Time-based validations
The above data point value validation is only meaningful if the provided data is recent. Timestamps must be provided with the update data for the accumulator to perform this validation. By default, the accumulator will reject updates where either:
- The provided timestamp is older than 5 minutes from the current block timestamp, or
- The provided timestamp is newer than the current block timestamp by more than 10 seconds (to allow for some clock drift)
Implementation contracts can override the validateAllowedTimeDifference
function to change the maximum age of the provided data.
Limitations
These contracts have two primary limitations:
- Data points must fit in a 112-bit unsigned integer
- Time-weighted values accumulate in a 224-bit unsigned integer
The first limitation is trivial, but the second limitation requires careful consideration. The accumulation (cumulativePrice
) is designed to allow overflow, but too much overflow can lead to inaccuracies in the time-weighted average calculation. The point where the overflow becomes problematic depends on a few factors:
- The averaging strategy used
- The maximum value of the data point
- The measurement period (the time between two accumulations when calculating the average)
With 224-bits of space, the accumulator supports up to 2^224 - 1
units of overflow, allowing for a maximum accumulation of 2^224 - 1
units of weighted data point value.
Let's consider a variety of averaging strategies and how they affect the maximum safe measurement period.
We also look at any applicable minimums. Note that since Solidity does not support floating-point arithmetic, small values may result in imprecise calculations. Also note that at least 1 second must pass between two accumulations.
Arithmetic average
Maximum measurement period
The formula to calculate the maximum safe measurement period for an arithmetic average is:
max_measurement_period = maximum_accumulation / maximum_data_point_value
max_measurement_period = (2^224 - 1) / (2^112 - 1)
max_measurement_period = 5e33
Price accumulators using the arithmetic average strategy can safely accumulate data points for over a billion years.
Minimums
The arithmetic averaging strategy has no minimums other than the requirement for time to have passed between two accumulations.
Geometric average
Maximum measurement period
The formula to calculate the maximum safe measurement period for a geometric average is:
max_measurement_period = maximum_accumulation / ln(maximum_data_point_value)
max_measurement_period = (2^224 - 1) / ln(2^112 - 1)

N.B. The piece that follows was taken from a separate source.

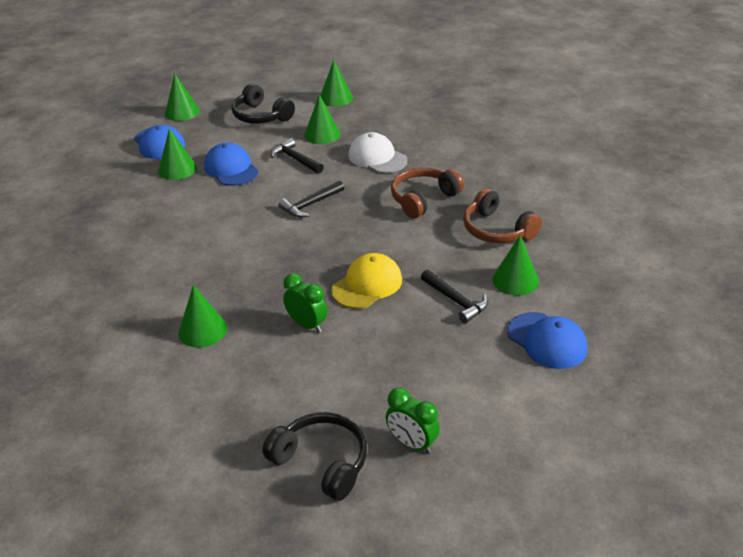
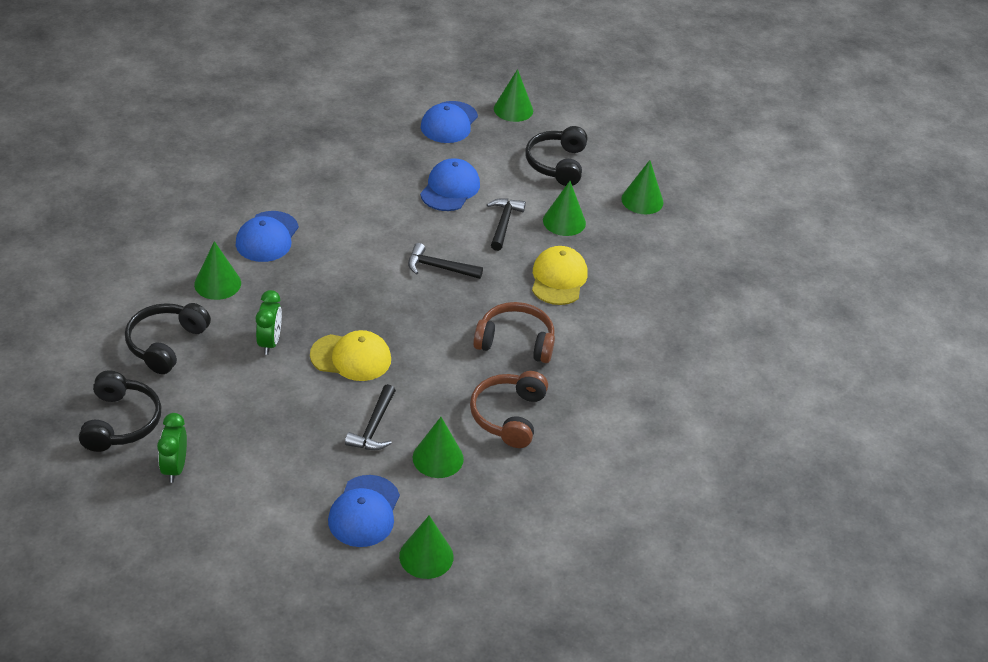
camera: 50 degrees right, 5 degrees up
green cone [158,128,197,180] -> green cone moved to [399,515,453,579]
white cap [348,132,407,173] -> yellow cap [532,246,588,305]
none -> black headphones [125,303,211,374]
none -> blue cap [236,211,299,262]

max_measurement_period = 3e65
Price accumulators using the geometric average strategy can safely accumulate data points for over a billion years.
Minimums
Since the geometric average uses the natural logarithm of the data point value, the minimum data point value is 1. This is because the natural logarithm of 0 is undefined. If a value of 0 is provided, the averaging strategy will substitute 1 for the data point value.
Harmonic average
As the harmonic average uses the reciprocal of the data point value, the formula for computing maximums and minimums is quite different. Since Solidity does not support floating-point arithmetic, weight (time) bit shifting is used to store the reciprocals and reverse shifting is used to calculate the average.
Due to the increased complexity of the harmonic average, and since Adrastia does not officially use the harmonic average with price accumulators, we will not provide a detailed analysis of the maximums and minimums for this strategy.